» To do
If a line includes "TRIANGLE", copy it out of the entries.

*** Records for the exercise ***

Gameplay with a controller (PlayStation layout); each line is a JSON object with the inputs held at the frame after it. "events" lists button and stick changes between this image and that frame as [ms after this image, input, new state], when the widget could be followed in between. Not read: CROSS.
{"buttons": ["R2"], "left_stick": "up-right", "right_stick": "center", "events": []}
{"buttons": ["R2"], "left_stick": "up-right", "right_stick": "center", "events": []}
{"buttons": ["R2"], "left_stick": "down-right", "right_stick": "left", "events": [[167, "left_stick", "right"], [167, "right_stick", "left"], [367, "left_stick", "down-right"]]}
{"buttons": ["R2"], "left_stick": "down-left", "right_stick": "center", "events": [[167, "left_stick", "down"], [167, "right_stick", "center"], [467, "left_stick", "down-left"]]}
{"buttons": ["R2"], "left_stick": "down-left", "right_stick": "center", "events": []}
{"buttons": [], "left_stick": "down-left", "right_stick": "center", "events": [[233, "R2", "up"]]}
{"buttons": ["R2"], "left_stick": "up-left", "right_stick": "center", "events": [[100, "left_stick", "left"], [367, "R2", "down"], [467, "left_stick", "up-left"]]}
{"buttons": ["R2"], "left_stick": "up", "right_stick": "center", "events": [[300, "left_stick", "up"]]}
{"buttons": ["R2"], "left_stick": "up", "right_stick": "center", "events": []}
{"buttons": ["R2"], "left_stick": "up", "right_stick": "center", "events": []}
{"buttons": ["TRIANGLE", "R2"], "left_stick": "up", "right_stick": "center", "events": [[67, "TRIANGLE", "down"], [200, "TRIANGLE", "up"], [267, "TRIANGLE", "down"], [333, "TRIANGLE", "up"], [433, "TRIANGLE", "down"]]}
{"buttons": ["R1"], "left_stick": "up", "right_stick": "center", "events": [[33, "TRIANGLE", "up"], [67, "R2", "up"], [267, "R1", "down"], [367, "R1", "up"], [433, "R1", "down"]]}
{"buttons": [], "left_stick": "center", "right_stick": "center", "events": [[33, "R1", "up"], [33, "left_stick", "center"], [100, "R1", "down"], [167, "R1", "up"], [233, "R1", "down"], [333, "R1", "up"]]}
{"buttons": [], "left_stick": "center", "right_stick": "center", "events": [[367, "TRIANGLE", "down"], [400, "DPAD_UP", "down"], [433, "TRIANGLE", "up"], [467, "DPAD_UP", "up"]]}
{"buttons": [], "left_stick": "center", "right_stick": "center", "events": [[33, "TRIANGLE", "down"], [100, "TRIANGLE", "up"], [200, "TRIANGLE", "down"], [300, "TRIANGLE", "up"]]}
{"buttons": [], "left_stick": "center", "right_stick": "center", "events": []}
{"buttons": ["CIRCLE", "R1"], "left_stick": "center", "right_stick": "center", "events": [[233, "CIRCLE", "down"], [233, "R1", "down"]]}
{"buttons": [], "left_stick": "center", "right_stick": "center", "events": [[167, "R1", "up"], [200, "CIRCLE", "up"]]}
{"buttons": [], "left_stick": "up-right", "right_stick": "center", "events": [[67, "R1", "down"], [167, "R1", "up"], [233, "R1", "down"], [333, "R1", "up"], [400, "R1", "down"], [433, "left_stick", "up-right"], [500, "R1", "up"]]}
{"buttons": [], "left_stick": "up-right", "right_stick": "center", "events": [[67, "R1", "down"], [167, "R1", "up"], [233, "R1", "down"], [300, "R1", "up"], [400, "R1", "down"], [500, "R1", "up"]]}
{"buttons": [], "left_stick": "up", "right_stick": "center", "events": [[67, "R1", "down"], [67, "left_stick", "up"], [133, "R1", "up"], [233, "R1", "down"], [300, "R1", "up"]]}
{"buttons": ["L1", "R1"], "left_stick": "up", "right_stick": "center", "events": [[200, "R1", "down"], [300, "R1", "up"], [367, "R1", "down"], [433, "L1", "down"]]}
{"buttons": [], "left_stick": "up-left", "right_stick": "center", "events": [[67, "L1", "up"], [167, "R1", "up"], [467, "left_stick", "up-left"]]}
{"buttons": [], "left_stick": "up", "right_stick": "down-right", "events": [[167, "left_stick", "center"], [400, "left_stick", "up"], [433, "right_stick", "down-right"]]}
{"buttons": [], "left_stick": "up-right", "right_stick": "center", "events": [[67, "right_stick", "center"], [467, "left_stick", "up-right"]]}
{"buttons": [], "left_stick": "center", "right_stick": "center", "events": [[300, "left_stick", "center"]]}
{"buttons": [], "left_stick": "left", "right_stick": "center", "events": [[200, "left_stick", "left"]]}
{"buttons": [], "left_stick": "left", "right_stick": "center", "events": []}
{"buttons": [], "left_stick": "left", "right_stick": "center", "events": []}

*** End of Records for the exercise ***

» Written response
{"buttons": ["TRIANGLE", "R2"], "left_stick": "up", "right_stick": "center", "events": [[67, "TRIANGLE", "down"], [200, "TRIANGLE", "up"], [267, "TRIANGLE", "down"], [333, "TRIANGLE", "up"], [433, "TRIANGLE", "down"]]}
{"buttons": ["R1"], "left_stick": "up", "right_stick": "center", "events": [[33, "TRIANGLE", "up"], [67, "R2", "up"], [267, "R1", "down"], [367, "R1", "up"], [433, "R1", "down"]]}
{"buttons": [], "left_stick": "center", "right_stick": "center", "events": [[367, "TRIANGLE", "down"], [400, "DPAD_UP", "down"], [433, "TRIANGLE", "up"], [467, "DPAD_UP", "up"]]}
{"buttons": [], "left_stick": "center", "right_stick": "center", "events": [[33, "TRIANGLE", "down"], [100, "TRIANGLE", "up"], [200, "TRIANGLE", "down"], [300, "TRIANGLE", "up"]]}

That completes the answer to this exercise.